First, The Australian's John Durie says this week was ‘reality week' for corporate Australia. Between the slowing earnings-per-share forecasts for the banks, job cuts at Qantas, write downs at Caltex and a slowdown at Wesfarmers, the broader narratives about the headwinds facing the Australian economy are materialising into measurable consequences.

"This is the week reality has bitten for corporate Australia, with the high dollar, slow economy and rising costs halting earnings growth and increasing the pressure on chief executives. All of the issues were well known and expected, but the real costs of economic transition became startlingly clear as the negative impact of the resources boom resulted in a string of disappointing industrial company earnings… Inevitably, some have tried to put a political framework around all of the above, but as each chief executive went out of their way to say this week, that is plain wrong.”

However, The Australian's senior economics correspondent David Uren can't get past the latest set of employment numbers that indicate the economy is creating jobs that don't win the same headlines that the last ones do.
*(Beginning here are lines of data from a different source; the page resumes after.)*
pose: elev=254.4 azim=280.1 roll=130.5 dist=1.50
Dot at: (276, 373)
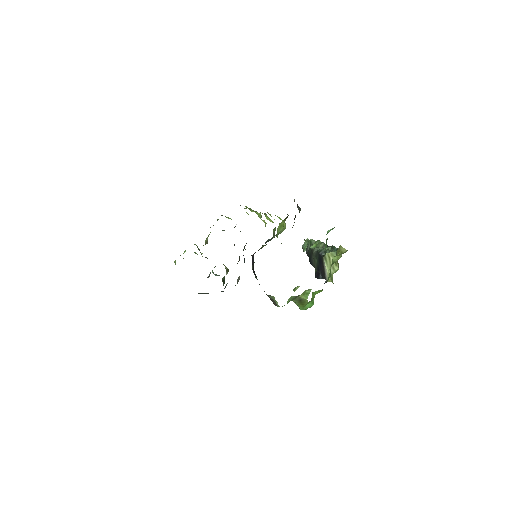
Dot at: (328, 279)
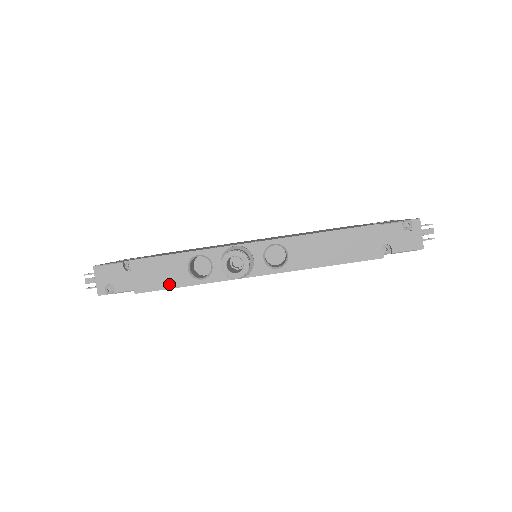
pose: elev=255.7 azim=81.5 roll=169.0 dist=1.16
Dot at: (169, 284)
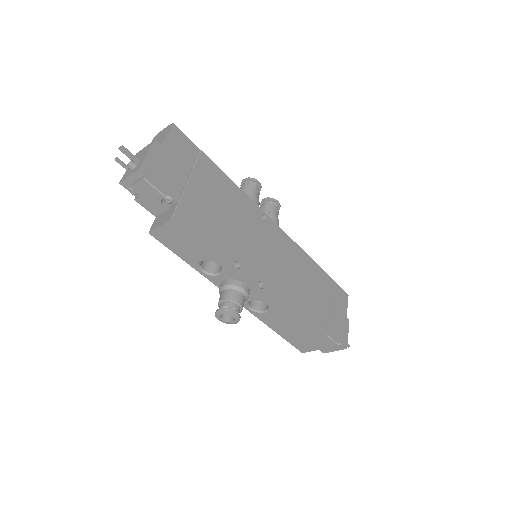
Dot at: (179, 253)
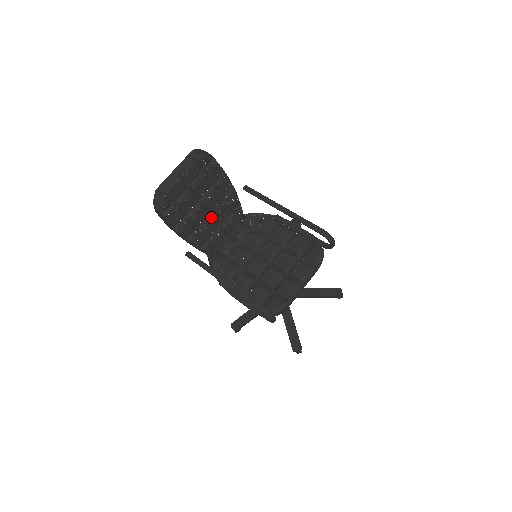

"Qantas yesterday added to the list of companies that includes banks and manufacturers, announcing it was laying off at least 500 positions in its maintenance operations. However, last month's employment figures suggest that new jobs are being created faster than positions are being lost. And Wesfarmers, the company that owns Coles and ranks as the nation's biggest employer with more than 200,000 staff, said yesterday it hoped to increase its workforce this year. 'My hope would be that on a net basis we will increase employment here at Wesfarmers as we expand our retail networks we'll employ more people,' chief executive Richard Goyder said. Economists said yesterday the strength of the jobs market made further rate cuts unlikely in the near future. The Reserve Bank surprised economists last week by leaving rates steady.”
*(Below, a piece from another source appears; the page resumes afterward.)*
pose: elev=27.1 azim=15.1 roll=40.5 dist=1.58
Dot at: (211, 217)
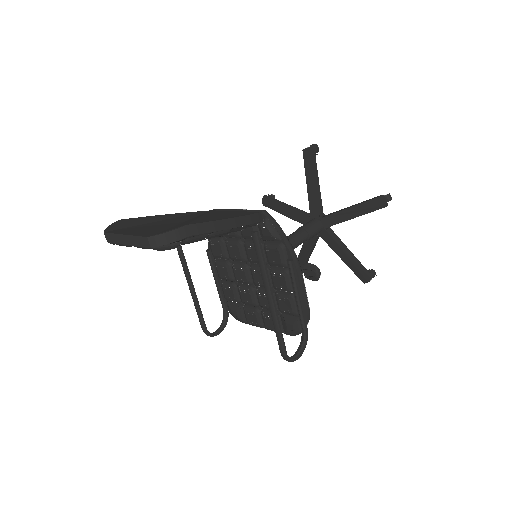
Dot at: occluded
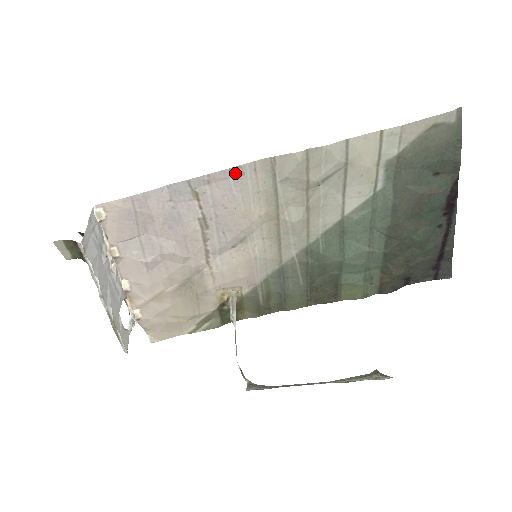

Indeed, The Sydney Morning Herald's Ross Gittins has made points similar to this recently. Yes there will be job losses, but there will also be job creation. It's part of a never ending restructuring that's almost impossible to stop and in most instances counter-productive to try to do so. Then again, The Sydney Morning Herald's Malcolm Maiden argues that the cuts that are carried out over a long period of time are yet to feed through into monthly economic data releases.
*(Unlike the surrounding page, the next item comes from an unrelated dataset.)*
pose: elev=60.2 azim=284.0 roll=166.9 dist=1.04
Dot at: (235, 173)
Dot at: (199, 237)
"Australia's unemployment rate is not going to soar. Employment in the expanding mining and oil and gas sectors will continue to rise, and the Bureau of Statistics headline amalgam of job creation there and job losses elsewhere will continue to look pretty good, certainly by overseas standards. But it will rise towards 6 per cent in coming months as cuts that have been foreshadowed, but not implemented, feed in. And underneath that is one of this country's biggest policy challenges. The jobs we are losing are overwhelmingly on the south-east coast, in the industrial and services sectors. The jobs we are creating are of a different order, construction and engineering-centric, mainly, and they are far away, in the north and north-west of Australia, primarily.”

And fourthly in this edition of Distillery, The Australian's Glenda Korporaal says Australia simply isn't isolated enough from the global economy to avoid a rise in unemployment.

"All the tea (or middle-class demand) in China is not going to prevent uncertainty in world financial markets, or the strong Australian dollar, and high fuel prices from eroding our economy. It's not fatal, but Australian business enters this year in a mood that is far more sober than our politicians would like us to think. Last month's official unemployment rate may have edged down to 5.1 per cent, but with Qantas becoming the latest big company to announce a major program of layoffs, coming on top of news of layoffs in the banking and manufacturing sectors, the jobless rate is only going to go up.”

On two of the key events that shaped the thesis of many commentaries this morning, The Age's Adele Ferguson says the government saw the probable closure of Caltex's refineries in its White Paper, while The Sydney Morning Herald's Elizabeth Knight says Qantas chief executive Alan Joyce has been battling cries from investors to ditch its Asian carrier strategy, or at least tone it down, in favour of dividends. The Australian's Damon Kitney concedes that Joyce's decision to ground his airline's fleet might have cost the company $194 million, but argues it was money well spent. The Australian's Richard Gluyas says the headwinds for the banking industry are apparent to all, but Westpac's sails appear to be catching more than others.

Still on banking, The Sydney Morning Herald's Jessica Irvine pleads with her readers to see the Australian lending market is served by more than just the big four banks – logging on to rate comparison websites confirms this.

On other company news, Fairfax's Ian McIlwraith finds Coles boss Ian McLeod giving his Woolworths rivals a backhanded compliment, while The Australian's Tim Boreham runs the ruler over Caltex, Qantas and ASX in his Criterion column.

In economic affairs, The Australian's Adam Creighton says the federal government might be on the nose of voters, but it's at the forefront of the minds of many global investors looking for a safe place to stash their cash. In a separate piece, Creighton says Australians need to be more like Americans and be more mobile when it comes to employment opportunities if we're to really take advantage of this once in a century mining boom.